[Stored data]
%%

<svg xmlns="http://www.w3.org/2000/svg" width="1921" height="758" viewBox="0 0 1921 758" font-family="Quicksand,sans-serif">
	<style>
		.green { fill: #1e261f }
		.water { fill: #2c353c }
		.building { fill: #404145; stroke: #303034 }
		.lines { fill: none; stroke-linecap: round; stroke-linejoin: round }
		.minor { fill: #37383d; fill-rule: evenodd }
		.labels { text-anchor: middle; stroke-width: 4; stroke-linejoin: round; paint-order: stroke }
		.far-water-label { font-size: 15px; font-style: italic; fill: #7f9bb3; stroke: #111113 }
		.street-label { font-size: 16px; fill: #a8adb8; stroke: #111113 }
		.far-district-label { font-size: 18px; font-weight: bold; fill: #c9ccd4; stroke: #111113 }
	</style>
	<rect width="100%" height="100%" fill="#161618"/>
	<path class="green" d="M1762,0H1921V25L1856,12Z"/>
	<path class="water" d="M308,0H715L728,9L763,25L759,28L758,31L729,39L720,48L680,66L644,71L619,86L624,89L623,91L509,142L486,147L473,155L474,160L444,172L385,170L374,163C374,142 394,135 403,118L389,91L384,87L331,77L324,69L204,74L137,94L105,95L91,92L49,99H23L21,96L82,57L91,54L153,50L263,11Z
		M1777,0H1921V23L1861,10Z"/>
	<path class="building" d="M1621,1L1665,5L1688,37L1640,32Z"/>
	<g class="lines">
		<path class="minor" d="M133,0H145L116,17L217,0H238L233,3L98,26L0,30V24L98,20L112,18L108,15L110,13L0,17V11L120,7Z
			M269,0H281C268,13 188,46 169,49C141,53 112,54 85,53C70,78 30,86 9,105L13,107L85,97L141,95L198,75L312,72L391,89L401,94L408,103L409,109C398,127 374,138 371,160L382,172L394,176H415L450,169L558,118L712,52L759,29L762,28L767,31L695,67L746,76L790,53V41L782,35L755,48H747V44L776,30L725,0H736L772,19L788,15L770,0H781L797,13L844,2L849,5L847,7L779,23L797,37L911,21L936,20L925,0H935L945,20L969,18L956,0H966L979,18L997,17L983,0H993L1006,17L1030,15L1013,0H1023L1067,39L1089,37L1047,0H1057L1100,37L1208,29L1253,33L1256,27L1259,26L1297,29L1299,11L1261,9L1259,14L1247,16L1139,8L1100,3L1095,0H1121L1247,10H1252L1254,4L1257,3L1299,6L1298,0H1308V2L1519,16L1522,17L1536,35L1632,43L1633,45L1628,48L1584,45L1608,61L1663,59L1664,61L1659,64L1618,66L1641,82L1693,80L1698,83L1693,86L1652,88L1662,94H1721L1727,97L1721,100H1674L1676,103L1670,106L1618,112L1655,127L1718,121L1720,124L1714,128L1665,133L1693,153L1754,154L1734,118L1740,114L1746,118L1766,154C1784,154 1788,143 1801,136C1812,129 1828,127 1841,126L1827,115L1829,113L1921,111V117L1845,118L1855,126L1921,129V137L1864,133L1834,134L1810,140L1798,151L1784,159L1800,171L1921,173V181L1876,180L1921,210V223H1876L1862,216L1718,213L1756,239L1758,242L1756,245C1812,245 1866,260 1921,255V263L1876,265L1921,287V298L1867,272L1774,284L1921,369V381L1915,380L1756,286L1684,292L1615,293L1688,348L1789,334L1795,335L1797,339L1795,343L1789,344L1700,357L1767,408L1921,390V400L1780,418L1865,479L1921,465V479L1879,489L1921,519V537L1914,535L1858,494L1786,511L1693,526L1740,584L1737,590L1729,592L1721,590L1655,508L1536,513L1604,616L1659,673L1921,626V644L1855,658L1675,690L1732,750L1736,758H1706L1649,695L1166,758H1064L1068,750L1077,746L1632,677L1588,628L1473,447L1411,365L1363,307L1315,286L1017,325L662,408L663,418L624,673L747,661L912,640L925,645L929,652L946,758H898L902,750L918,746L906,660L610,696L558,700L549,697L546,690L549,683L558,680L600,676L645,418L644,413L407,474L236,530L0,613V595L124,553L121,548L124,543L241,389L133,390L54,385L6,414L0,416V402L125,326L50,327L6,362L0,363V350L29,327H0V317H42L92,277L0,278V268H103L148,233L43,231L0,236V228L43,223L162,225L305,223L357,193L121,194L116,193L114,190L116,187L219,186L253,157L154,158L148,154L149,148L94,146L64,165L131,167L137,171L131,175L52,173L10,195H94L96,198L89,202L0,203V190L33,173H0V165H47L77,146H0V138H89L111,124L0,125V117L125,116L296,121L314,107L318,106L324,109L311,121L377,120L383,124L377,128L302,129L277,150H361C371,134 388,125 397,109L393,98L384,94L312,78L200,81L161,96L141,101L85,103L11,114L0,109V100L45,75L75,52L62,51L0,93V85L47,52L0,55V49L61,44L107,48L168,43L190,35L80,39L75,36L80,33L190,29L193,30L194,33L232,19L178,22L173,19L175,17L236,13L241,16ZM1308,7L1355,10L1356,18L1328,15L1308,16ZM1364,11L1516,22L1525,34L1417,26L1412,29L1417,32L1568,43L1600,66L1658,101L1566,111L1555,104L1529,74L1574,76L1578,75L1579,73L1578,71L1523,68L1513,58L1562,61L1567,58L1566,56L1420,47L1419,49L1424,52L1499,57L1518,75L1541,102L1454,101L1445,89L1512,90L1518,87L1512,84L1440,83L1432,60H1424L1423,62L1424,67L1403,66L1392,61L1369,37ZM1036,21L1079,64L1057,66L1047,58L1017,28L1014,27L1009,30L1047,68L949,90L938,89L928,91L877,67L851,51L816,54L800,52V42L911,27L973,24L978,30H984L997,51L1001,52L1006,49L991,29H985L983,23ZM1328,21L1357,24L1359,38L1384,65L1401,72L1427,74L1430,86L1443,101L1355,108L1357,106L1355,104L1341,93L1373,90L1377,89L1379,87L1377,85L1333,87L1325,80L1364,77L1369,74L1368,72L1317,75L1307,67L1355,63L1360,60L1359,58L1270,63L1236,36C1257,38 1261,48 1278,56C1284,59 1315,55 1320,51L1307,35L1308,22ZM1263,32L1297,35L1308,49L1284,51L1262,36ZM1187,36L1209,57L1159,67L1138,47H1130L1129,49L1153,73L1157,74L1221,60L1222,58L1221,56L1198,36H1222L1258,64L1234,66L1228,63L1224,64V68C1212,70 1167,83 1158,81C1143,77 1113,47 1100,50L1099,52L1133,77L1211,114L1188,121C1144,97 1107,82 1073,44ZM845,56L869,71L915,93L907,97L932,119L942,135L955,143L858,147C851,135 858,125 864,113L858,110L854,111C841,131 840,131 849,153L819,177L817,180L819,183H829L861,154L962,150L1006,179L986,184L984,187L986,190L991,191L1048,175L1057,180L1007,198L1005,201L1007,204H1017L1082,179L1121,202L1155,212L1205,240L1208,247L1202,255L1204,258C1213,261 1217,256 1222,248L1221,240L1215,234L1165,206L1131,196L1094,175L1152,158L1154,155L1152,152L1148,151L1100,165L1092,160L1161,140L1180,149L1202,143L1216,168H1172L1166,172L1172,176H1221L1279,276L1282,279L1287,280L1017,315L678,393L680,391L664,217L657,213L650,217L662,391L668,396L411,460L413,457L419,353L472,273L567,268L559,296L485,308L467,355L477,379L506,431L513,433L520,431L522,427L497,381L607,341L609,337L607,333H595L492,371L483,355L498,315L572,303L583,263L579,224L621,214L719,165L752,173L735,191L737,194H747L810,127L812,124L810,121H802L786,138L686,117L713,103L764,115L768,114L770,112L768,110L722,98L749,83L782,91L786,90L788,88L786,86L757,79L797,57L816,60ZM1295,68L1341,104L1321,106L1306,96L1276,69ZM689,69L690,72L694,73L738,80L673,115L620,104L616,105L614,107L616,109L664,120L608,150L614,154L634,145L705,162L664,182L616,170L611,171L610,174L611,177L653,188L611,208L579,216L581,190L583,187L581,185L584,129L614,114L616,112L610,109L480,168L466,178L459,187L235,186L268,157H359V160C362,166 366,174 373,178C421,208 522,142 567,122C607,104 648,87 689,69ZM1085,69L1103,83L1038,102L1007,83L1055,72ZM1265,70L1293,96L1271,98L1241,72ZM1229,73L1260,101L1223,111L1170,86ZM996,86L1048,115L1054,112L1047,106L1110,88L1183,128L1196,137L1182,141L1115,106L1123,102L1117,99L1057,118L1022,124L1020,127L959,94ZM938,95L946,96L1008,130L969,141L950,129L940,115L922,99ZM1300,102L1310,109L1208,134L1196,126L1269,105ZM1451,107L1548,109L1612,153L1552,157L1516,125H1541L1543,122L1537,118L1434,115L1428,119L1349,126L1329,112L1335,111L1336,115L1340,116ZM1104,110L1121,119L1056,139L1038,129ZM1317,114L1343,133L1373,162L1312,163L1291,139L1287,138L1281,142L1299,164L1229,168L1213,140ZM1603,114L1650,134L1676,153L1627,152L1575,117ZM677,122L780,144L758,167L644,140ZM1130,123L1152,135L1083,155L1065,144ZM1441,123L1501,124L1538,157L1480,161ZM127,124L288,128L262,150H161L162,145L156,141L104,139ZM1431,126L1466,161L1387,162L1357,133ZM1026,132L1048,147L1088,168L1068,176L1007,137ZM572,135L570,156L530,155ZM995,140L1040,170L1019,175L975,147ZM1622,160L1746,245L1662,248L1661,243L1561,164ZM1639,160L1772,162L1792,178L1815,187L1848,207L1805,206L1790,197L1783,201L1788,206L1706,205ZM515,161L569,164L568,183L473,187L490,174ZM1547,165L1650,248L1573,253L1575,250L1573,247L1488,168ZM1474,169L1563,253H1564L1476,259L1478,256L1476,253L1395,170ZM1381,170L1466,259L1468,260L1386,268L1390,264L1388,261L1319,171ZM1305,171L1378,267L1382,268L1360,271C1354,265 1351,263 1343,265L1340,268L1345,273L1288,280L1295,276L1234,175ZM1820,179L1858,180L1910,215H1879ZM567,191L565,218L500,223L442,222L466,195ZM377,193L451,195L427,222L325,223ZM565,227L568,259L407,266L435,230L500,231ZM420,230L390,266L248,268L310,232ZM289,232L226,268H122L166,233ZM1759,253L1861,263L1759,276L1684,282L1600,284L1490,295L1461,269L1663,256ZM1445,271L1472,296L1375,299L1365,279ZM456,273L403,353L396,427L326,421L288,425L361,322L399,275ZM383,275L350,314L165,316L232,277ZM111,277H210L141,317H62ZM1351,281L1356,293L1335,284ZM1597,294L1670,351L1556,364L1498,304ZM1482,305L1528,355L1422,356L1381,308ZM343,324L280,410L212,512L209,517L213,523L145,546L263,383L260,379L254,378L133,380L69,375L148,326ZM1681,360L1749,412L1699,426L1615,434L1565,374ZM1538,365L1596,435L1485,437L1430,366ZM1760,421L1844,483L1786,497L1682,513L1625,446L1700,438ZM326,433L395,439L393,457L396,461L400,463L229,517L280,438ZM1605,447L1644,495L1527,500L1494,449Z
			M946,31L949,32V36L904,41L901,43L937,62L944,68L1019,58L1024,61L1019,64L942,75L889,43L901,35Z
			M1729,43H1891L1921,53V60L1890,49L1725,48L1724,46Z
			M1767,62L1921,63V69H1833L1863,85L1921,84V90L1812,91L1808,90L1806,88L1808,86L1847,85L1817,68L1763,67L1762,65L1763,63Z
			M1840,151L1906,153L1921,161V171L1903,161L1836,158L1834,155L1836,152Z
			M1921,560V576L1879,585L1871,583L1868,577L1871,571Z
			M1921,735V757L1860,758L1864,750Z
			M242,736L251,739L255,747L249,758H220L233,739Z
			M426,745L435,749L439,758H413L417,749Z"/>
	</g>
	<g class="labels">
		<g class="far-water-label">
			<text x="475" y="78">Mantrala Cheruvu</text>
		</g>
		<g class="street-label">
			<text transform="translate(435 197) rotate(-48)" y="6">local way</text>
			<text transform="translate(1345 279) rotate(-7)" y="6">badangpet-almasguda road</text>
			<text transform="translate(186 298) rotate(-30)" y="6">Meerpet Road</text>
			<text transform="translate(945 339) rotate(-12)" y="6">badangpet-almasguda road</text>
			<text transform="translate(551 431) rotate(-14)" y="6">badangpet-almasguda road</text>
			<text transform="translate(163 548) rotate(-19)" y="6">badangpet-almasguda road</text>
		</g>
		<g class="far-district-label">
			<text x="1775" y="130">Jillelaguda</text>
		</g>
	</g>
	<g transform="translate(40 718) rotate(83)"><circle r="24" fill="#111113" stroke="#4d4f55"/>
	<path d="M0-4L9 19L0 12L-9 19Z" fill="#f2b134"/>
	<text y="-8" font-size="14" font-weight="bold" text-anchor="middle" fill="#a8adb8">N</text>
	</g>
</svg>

%%

ASSIGNMENT:
Copy out, word for word, the part of the entries above that begins at the line with "#37383d; fill-rule: evenodd" and ends at the line with "middle; stroke-width: 4;", including both.

EXERCISE RESPONSE:
		.minor { fill: #37383d; fill-rule: evenodd }
		.labels { text-anchor: middle; stroke-width: 4; stroke-linejoin: round; paint-order: stroke }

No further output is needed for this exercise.